- Written task -
Print every line of the listing below word for word, leaving out the pictures.

[Entries drawn from a collection]
=-=-=-=-=

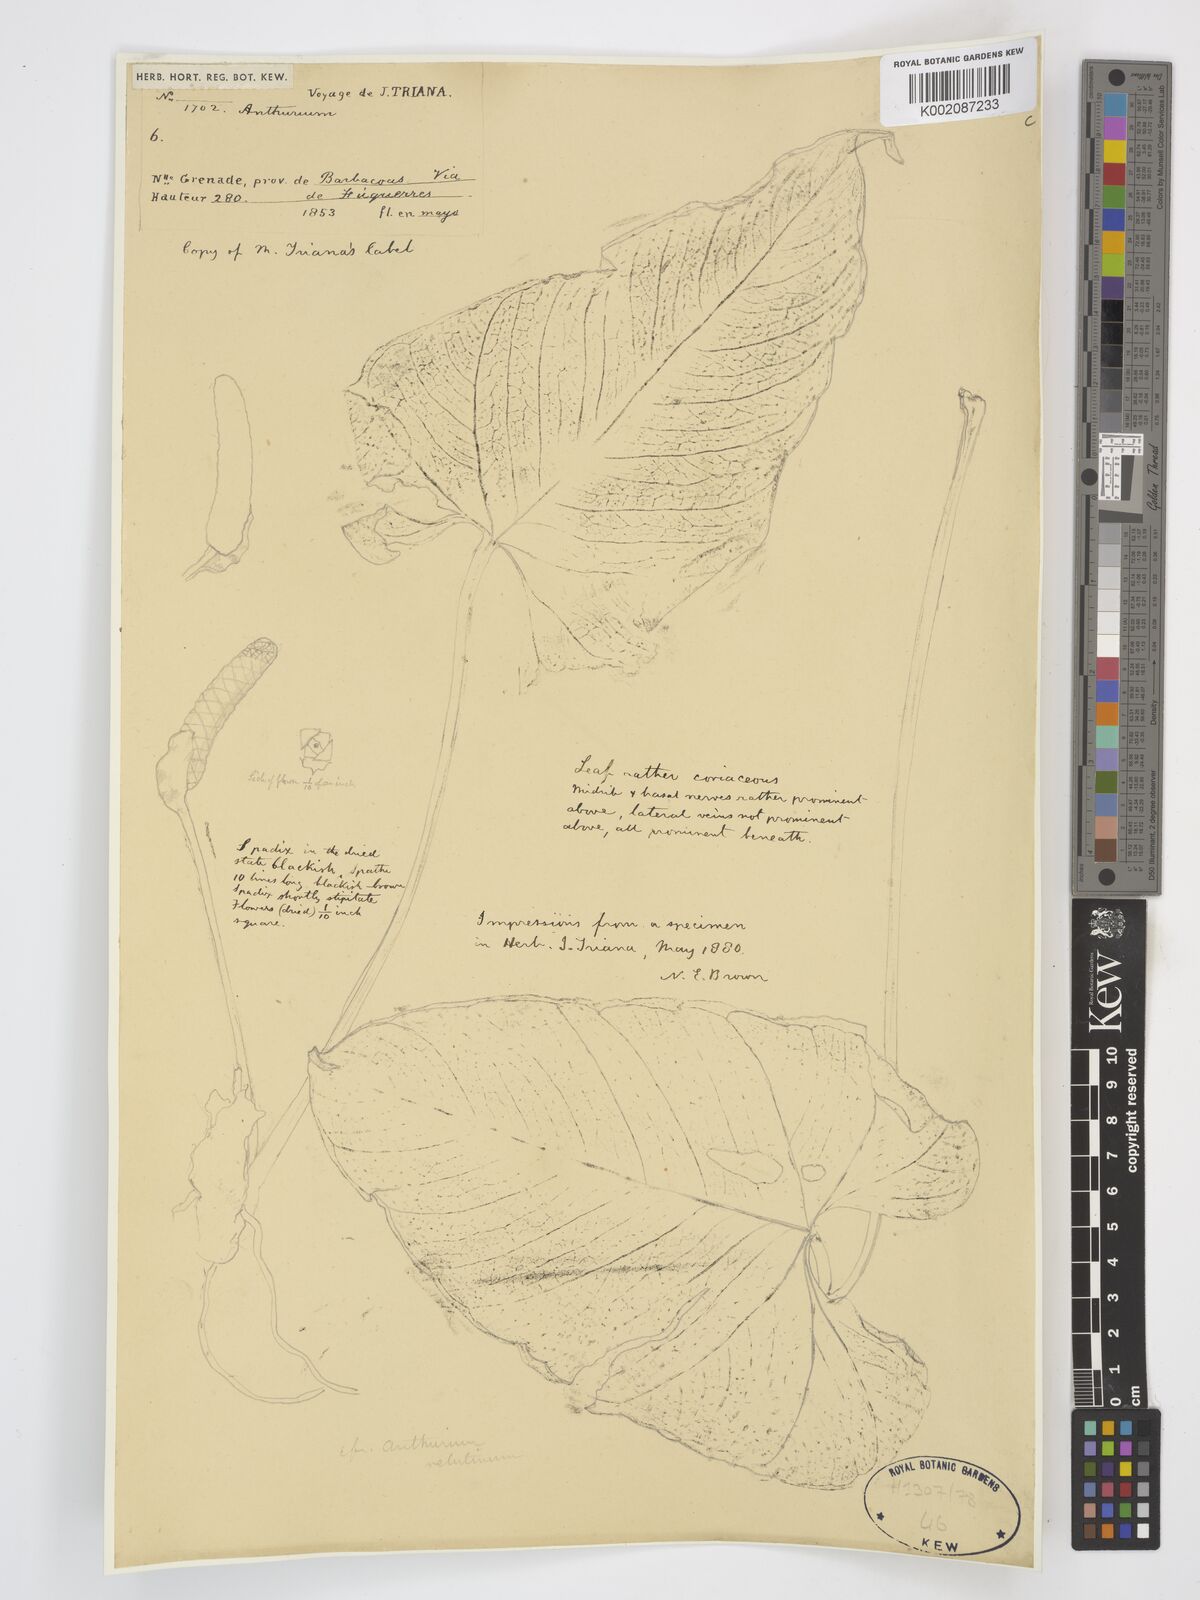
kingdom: Plantae
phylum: Tracheophyta
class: Liliopsida
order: Alismatales
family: Araceae
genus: Anthurium
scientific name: Anthurium
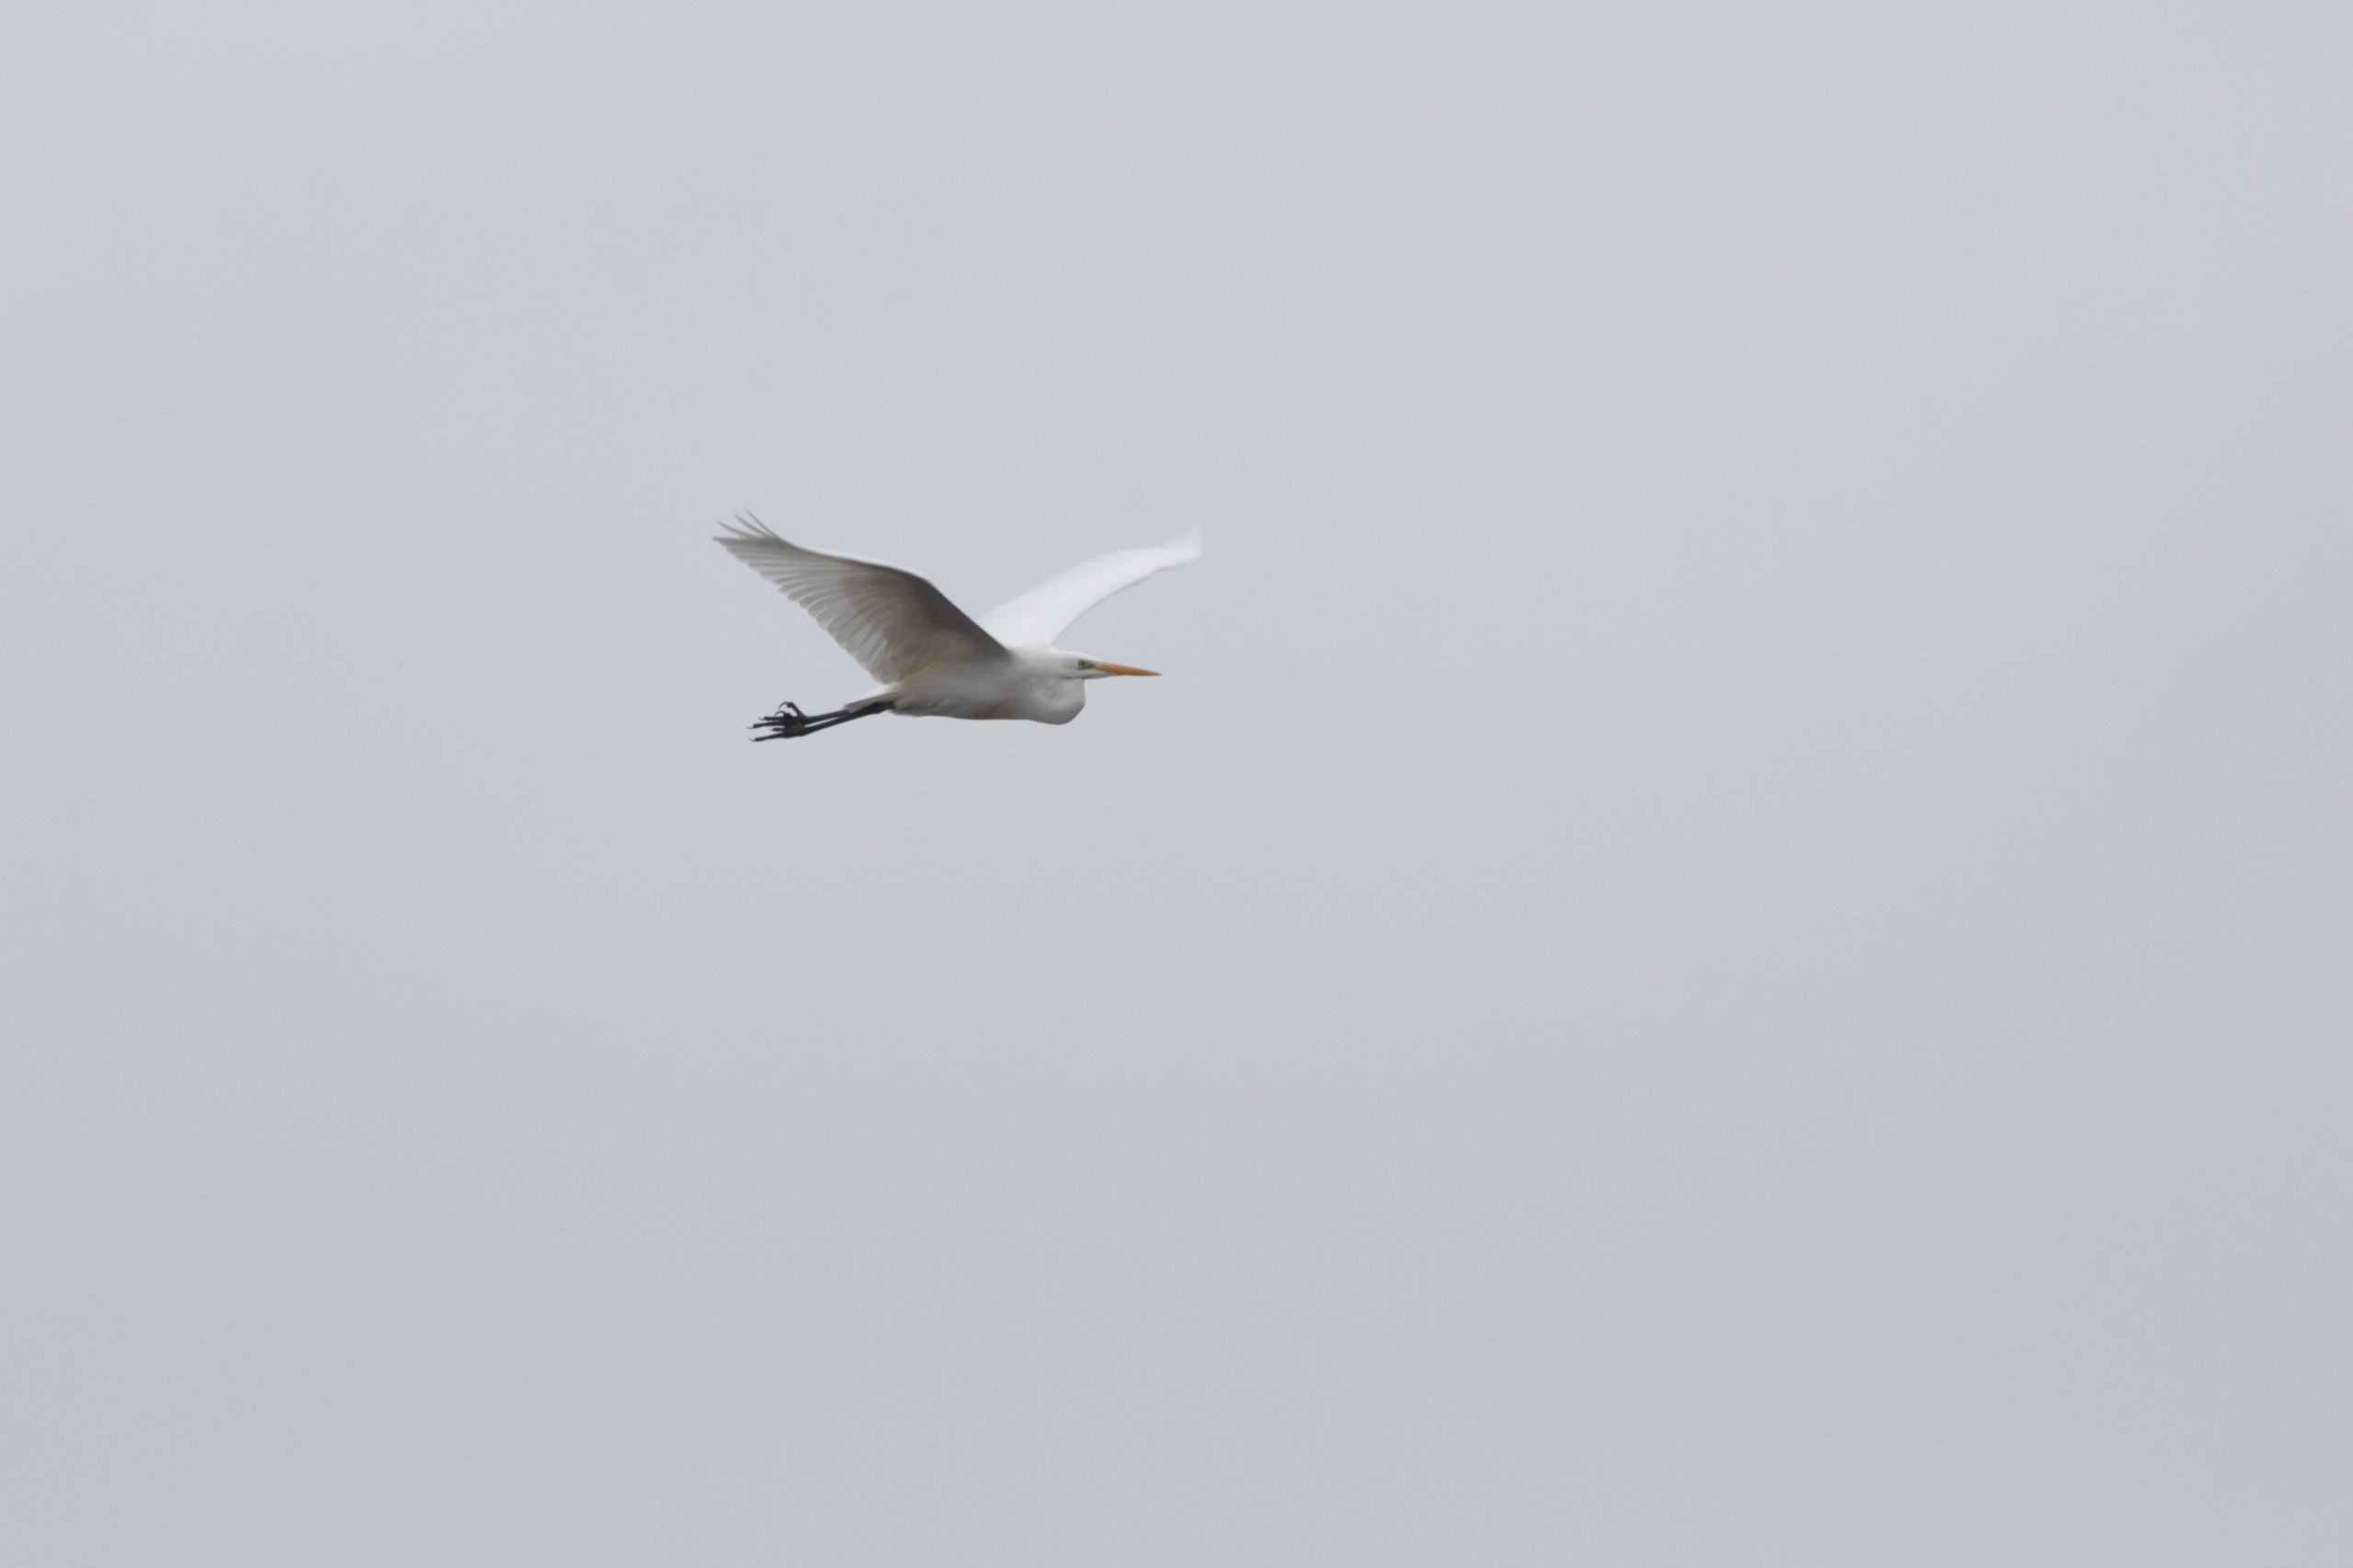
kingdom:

=-=-=-=-=

- Result below -
kingdom: Plantae
phylum: Tracheophyta
class: Liliopsida
order: Alismatales
family: Araceae
genus: Anthurium
scientific name: Anthurium
kingdom:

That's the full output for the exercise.